[Source data]

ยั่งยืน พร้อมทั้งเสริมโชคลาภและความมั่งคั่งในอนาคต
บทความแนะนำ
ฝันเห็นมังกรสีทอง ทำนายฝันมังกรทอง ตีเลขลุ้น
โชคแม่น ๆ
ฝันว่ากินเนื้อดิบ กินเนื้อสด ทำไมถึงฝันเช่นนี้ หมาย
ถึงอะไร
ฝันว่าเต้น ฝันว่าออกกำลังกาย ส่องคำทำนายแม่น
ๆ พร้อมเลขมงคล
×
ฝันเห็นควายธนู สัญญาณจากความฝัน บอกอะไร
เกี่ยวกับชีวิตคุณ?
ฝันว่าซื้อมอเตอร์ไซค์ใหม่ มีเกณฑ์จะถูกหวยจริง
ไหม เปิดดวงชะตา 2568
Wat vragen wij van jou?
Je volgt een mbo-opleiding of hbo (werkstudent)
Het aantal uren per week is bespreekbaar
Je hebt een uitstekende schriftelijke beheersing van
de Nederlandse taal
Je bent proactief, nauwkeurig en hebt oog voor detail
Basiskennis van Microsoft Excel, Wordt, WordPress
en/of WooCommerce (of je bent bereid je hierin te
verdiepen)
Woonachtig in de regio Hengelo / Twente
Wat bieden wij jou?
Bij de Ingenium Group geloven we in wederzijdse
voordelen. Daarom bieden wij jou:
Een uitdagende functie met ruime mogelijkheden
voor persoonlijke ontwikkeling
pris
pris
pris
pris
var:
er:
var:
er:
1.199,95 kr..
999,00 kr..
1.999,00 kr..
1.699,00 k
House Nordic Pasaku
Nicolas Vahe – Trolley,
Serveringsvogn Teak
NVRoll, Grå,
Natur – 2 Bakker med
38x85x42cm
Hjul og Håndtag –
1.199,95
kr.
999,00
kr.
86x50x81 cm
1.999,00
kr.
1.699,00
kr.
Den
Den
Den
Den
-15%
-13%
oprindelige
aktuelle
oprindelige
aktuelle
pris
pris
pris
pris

[/Source data]

[What the task requires]: Pull the text from every one of the rows above, reproducing each line unchanged and in its original order.

[Expected answer]:
ยั่งยืน พร้อมทั้งเสริมโชคลาภและความมั่งคั่งในอนาคต
บทความแนะนำ
ฝันเห็นมังกรสีทอง ทำนายฝันมังกรทอง ตีเลขลุ้น
โชคแม่น ๆ
ฝันว่ากินเนื้อดิบ กินเนื้อสด ทำไมถึงฝันเช่นนี้ หมาย
ถึงอะไร
ฝันว่าเต้น ฝันว่าออกกำลังกาย ส่องคำทำนายแม่น
ๆ พร้อมเลขมงคล
×
ฝันเห็นควายธนู สัญญาณจากความฝัน บอกอะไร
เกี่ยวกับชีวิตคุณ?
ฝันว่าซื้อมอเตอร์ไซค์ใหม่ มีเกณฑ์จะถูกหวยจริง
ไหม เปิดดวงชะตา 2568
Wat vragen wij van jou?
Je volgt een mbo-opleiding of hbo (werkstudent)
Het aantal uren per week is bespreekbaar
Je hebt een uitstekende schriftelijke beheersing van
de Nederlandse taal
Je bent proactief, nauwkeurig en hebt oog voor detail
Basiskennis van Microsoft Excel, Wordt, WordPress
en/of WooCommerce (of je bent bereid je hierin te
verdiepen)
Woonachtig in de regio Hengelo / Twente
Wat bieden wij jou?
Bij de Ingenium Group geloven we in wederzijdse
voordelen. Daarom bieden wij jou:
Een uitdagende functie met ruime mogelijkheden
voor persoonlijke ontwikkeling
pris
pris
pris
pris
var:
er:
var:
er:
1.199,95 kr..
999,00 kr..
1.999,00 kr..
1.699,00 k
House Nordic Pasaku
Nicolas Vahe – Trolley,
Serveringsvogn Teak
NVRoll, Grå,
Natur – 2 Bakker med
38x85x42cm
Hjul og Håndtag –
1.199,95
kr.
999,00
kr.
86x50x81 cm
1.999,00
kr.
1.699,00
kr.
Den
Den
Den
Den
-15%
-13%
oprindelige
aktuelle
oprindelige
aktuelle
pris
pris
pris
pris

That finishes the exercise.